The Business of Breeding B.C. Apples
B.C.’s apple industry is in crisis. Are new apple breeds the solution? A team of scientists is scrambling to invent the perfect apple.
The paring knives cut into the flesh swiftly. Chrrrack. Crunch crunch crunch. The hallway of the open work area on the second floor of Agriculture and Agri-Food Canada’s Pacific Agri-Food Research Centre (PARC) in Summerland fills with the sound of chewing as the tasters contemplate what has just met their taste buds.
“Pass or fail?” asks Cheryl Hampson, apple-breeding research scientist. Apple 8S 54 60 sits in a green plastic crate awaiting sentence. “I say unless it’s got bigger flavour, with that appearance it’s not going anywhere,” comments research technician Darrell-Lee McKenzie.
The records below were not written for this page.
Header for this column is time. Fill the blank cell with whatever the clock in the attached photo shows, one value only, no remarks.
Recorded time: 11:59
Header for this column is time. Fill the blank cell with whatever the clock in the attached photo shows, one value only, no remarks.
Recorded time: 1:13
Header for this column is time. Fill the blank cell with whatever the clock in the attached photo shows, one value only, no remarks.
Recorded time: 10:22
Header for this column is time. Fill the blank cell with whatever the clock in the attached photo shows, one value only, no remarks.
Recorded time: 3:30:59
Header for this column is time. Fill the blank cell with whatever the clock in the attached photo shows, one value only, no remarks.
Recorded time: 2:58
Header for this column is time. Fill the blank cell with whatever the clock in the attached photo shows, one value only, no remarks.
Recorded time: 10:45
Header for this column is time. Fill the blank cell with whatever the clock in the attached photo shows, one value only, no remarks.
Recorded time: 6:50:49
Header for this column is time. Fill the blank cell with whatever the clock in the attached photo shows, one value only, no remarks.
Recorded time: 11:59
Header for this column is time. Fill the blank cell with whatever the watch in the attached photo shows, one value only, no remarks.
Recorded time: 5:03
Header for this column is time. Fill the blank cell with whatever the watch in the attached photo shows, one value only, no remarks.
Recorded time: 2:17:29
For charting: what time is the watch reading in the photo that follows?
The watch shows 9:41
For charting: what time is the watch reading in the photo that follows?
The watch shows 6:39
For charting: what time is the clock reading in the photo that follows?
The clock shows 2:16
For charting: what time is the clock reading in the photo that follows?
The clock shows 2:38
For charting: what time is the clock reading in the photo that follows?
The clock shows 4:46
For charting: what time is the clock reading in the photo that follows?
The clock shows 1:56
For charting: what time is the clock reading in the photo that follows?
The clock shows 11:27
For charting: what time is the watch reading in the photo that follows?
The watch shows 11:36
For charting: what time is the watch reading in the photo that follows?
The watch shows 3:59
She drags the crate of brown-hued apples to join the compost pile. I ask Hampson, who has dedicated 16 years of her career to breeding the perfect apple, what makes for a winner. “That’s entirely in the tongue of the beholder,” the petite middle-aged scientist answers before breaking into a trill of laughter.
The art of apple tasting
It’s early winter here in Summerland and a biting wind makes Lake Okanagan look more like Loch Ness. The only relic of the warm summer sun that bathes these slopes is the fruit before us. Armed with knife and spittoon, the pre-tasting panel is mercilessly thinning the pack. Of the 21 crates of apple varieties before us, only six will go on to blind taste tests that evaluate their skin toughness, crispiness, juiciness, sweetness, sourness and flavour intensity.

Image: Adam Blasberg
Apples are sliced, cored and judged for taste and
appearance.
To make it, a new apple has to be the best apple you’ve ever eaten. Literally. “Because we are trying to beat what’s out there, to get a new apple on the market it has to be pretty darn good,” says McKenzie. When apple researchers reel off potential apple flaws, it’s like listening to your girlfriend damn all her online dating prospects. They’re too fat. Their colouring is off. They have too many freckles. They have a calcium deficiency that leaves black splotches on their skin. And you know all bets are off when they leave a bad aftertaste in your mouth. To be fair, these horticulturalists taste apples for two to four hours a day throughout the winter months. (One retired PARC employee boasts that he has tasted over a million apples in his life.) So it’s not just that their palates are jaded. Their tooth enamel is starting to erode and their stomach acid is spiking.
Outside the walls of PARC, B.C.’s apple industry is in deep crisis as its growers continue to bleed money. In the past three years, apple growers on average have failed to make their costs of production. In the past year, on average, growers pocketed 17.2 cents a pound for apples that cost them 22.5 cents a pound to grow. Small wonder that apple trees are being replaced by cherries and wine grapes. At one point, 20,000 acres of apples carpeted the Okanagan. That number’s down to 8,500 today and continues to shrink.
“One does not have to be an economist to realize that that situation is simply not sustainable and so we’ve got to find a way to turn this around,” says Joe Sardinha, president of the B.C. Fruit Growers’ Association. The stakes are considerable. Apples are Canada’s largest fruit crop in terms of tonnage, and its second most valuable agricultural crop. B.C. alone grows over a billion apples each year and apple growing in B.C.’s Interior contributes around $720 million to the economy annually.